══ Supplied material ══

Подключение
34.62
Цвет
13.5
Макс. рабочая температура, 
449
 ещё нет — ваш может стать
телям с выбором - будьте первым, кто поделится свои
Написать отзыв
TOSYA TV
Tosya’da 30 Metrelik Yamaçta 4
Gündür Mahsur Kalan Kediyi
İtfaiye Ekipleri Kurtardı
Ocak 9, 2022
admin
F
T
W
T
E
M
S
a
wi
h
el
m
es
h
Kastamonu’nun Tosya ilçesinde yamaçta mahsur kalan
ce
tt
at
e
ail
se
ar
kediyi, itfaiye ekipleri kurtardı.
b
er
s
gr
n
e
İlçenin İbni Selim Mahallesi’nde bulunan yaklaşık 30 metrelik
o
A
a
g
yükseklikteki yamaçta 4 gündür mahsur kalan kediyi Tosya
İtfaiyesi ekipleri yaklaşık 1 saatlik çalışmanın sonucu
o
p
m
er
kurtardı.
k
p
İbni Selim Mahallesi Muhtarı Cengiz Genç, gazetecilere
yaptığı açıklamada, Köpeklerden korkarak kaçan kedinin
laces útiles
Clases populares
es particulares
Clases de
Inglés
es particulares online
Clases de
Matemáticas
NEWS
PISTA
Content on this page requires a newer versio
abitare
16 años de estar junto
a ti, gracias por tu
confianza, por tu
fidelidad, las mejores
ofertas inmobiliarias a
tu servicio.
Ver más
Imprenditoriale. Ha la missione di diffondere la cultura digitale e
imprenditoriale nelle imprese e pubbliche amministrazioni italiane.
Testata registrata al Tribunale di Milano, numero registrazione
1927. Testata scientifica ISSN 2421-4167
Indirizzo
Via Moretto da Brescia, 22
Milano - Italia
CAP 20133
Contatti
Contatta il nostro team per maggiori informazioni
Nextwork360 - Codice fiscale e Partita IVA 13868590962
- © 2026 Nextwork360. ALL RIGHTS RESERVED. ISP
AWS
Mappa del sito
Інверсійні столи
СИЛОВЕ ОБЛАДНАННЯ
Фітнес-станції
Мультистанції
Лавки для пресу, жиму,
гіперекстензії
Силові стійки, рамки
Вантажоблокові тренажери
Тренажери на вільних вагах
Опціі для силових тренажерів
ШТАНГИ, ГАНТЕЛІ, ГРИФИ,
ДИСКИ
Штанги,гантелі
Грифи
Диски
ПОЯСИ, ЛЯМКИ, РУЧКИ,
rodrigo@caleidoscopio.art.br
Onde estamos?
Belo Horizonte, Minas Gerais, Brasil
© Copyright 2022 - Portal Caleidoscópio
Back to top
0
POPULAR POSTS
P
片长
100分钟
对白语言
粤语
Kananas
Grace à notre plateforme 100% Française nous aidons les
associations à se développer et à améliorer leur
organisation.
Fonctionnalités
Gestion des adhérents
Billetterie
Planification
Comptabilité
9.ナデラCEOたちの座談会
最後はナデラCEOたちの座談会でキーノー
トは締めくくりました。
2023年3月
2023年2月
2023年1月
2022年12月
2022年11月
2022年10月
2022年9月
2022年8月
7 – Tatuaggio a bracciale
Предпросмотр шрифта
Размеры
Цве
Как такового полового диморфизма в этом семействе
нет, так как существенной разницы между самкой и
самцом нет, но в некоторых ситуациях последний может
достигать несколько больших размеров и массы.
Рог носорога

═══

▶ [Required work]: Report each line of the entries that contains the word "yaklaşık", matching case exactly.

▶ [Expected output]:
İlçenin İbni Selim Mahallesi’nde bulunan yaklaşık 30 metrelik
İtfaiyesi ekipleri yaklaşık 1 saatlik çalışmanın sonucu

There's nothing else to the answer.